**Data provided**:
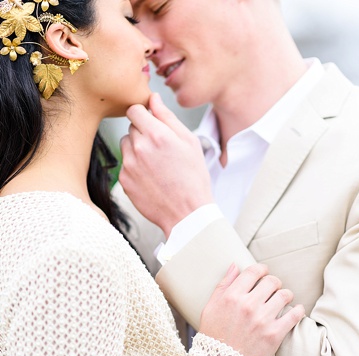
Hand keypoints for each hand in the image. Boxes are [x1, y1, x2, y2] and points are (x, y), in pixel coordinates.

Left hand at [119, 93, 213, 237]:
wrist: (187, 213)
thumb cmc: (193, 177)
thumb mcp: (189, 142)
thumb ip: (168, 117)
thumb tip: (153, 98)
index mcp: (157, 134)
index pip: (134, 109)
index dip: (144, 114)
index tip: (152, 123)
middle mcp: (139, 147)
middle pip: (131, 127)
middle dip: (144, 133)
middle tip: (162, 150)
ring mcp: (129, 164)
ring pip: (126, 145)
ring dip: (137, 149)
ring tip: (157, 164)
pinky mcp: (124, 179)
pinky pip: (125, 164)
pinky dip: (136, 168)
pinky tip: (152, 178)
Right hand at [199, 264, 304, 355]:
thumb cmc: (214, 337)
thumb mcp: (210, 308)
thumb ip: (223, 285)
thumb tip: (235, 266)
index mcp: (231, 297)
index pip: (253, 272)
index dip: (262, 270)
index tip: (264, 273)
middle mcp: (248, 305)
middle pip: (272, 281)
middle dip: (274, 283)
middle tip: (274, 288)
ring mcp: (262, 320)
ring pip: (284, 295)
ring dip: (286, 295)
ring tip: (283, 299)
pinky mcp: (274, 334)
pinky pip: (294, 315)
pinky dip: (298, 310)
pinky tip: (297, 310)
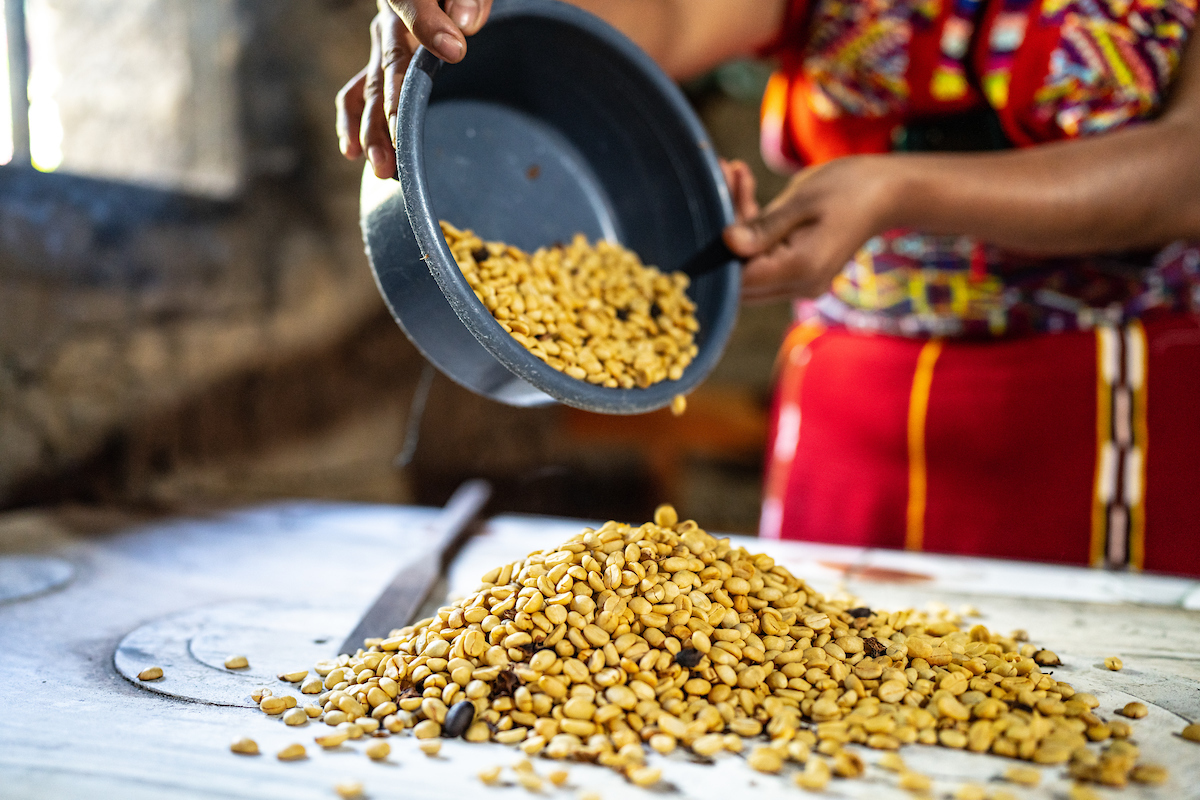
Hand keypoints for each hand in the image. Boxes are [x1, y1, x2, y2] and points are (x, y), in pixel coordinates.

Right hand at [336, 0, 491, 179]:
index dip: (429, 29)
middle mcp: (388, 25)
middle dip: (391, 111)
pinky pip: (358, 95)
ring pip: (369, 90)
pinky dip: (353, 122)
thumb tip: (465, 26)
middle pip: (387, 67)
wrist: (437, 0)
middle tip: (400, 145)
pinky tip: (352, 152)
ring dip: (372, 130)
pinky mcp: (380, 66)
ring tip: (381, 167)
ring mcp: (381, 49)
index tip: (454, 52)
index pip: (414, 7)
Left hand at [723, 156, 893, 302]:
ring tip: (733, 171)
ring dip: (736, 220)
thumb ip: (764, 226)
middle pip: (740, 272)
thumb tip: (727, 243)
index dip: (718, 248)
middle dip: (724, 229)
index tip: (712, 201)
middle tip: (721, 177)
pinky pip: (763, 253)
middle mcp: (799, 285)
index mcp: (801, 270)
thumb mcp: (802, 201)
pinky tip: (744, 182)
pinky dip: (752, 224)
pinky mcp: (798, 269)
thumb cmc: (851, 188)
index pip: (740, 275)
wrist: (889, 191)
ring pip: (749, 262)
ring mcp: (799, 281)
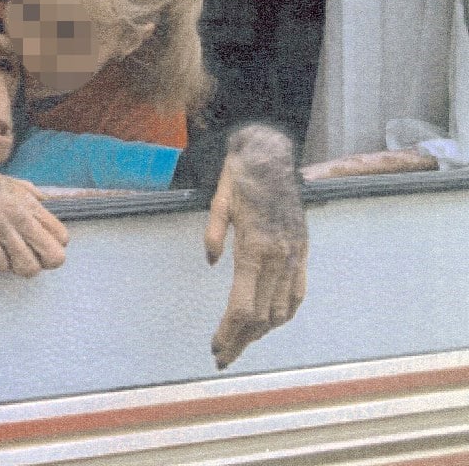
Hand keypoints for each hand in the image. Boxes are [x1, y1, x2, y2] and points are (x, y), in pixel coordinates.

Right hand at [0, 168, 68, 276]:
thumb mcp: (21, 185)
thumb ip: (40, 201)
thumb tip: (59, 209)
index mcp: (31, 203)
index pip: (62, 237)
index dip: (55, 246)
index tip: (43, 245)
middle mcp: (19, 214)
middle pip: (52, 256)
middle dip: (44, 262)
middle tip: (32, 257)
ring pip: (27, 266)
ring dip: (19, 267)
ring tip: (12, 258)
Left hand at [205, 125, 307, 368]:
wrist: (273, 156)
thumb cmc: (240, 178)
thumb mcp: (219, 202)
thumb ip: (213, 234)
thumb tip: (210, 263)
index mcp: (255, 248)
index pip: (242, 307)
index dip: (228, 333)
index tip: (216, 348)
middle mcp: (279, 257)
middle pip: (260, 316)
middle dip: (240, 341)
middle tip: (223, 356)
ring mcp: (295, 256)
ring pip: (282, 309)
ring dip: (261, 332)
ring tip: (242, 343)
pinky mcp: (303, 251)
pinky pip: (298, 292)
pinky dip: (284, 314)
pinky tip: (271, 323)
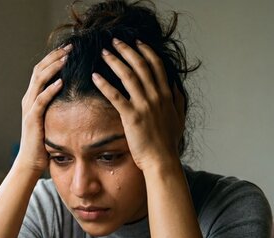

**Exercise instructions**: What lines above run from the one with "middle pip: (131, 127)" to the one with "wrist: (437, 0)"? Give them again exactly, ends included, and leave the pictures out.

**Result below**:
middle pip: (131, 127)
middle dip: (144, 133)
middle tip: (162, 150)
ring mcp: (129, 164)
ring pip: (126, 145)
ring dip: (137, 149)
ring tip: (157, 164)
pinky mcp: (124, 179)
pinky pip: (125, 164)
pinky dip: (136, 168)
pinky tip: (152, 178)
Right hand at [199, 264, 304, 355]:
thumb cmc: (214, 337)
thumb mcp: (210, 308)
thumb ip: (223, 285)
thumb tip: (235, 266)
index mcp: (231, 297)
index pip: (253, 272)
index dip: (262, 270)
index tip: (264, 273)
middle mcp: (248, 305)
middle pip: (272, 281)
middle dip: (274, 283)
middle tip: (274, 288)
ring mcp: (262, 320)
ring pip: (284, 295)
ring dip: (286, 295)
ring tip: (283, 299)
pinky mcp: (274, 334)
pinky pip: (294, 315)
pinky dip: (298, 310)
pinky tip: (297, 310)
Hand keypoints for each hand in the image. Boxes are [x1, y1, x2, y2] and points are (x, y), in pixel coordinates.

Right hand at [336, 0, 491, 179]:
index dip: (429, 29)
middle mcp: (388, 25)
middle dip: (391, 111)
pinky pip: (358, 95)
ring pip: (369, 90)
pinky dip: (353, 122)
thumb tip: (465, 26)
middle pip: (387, 67)
wrist: (437, 0)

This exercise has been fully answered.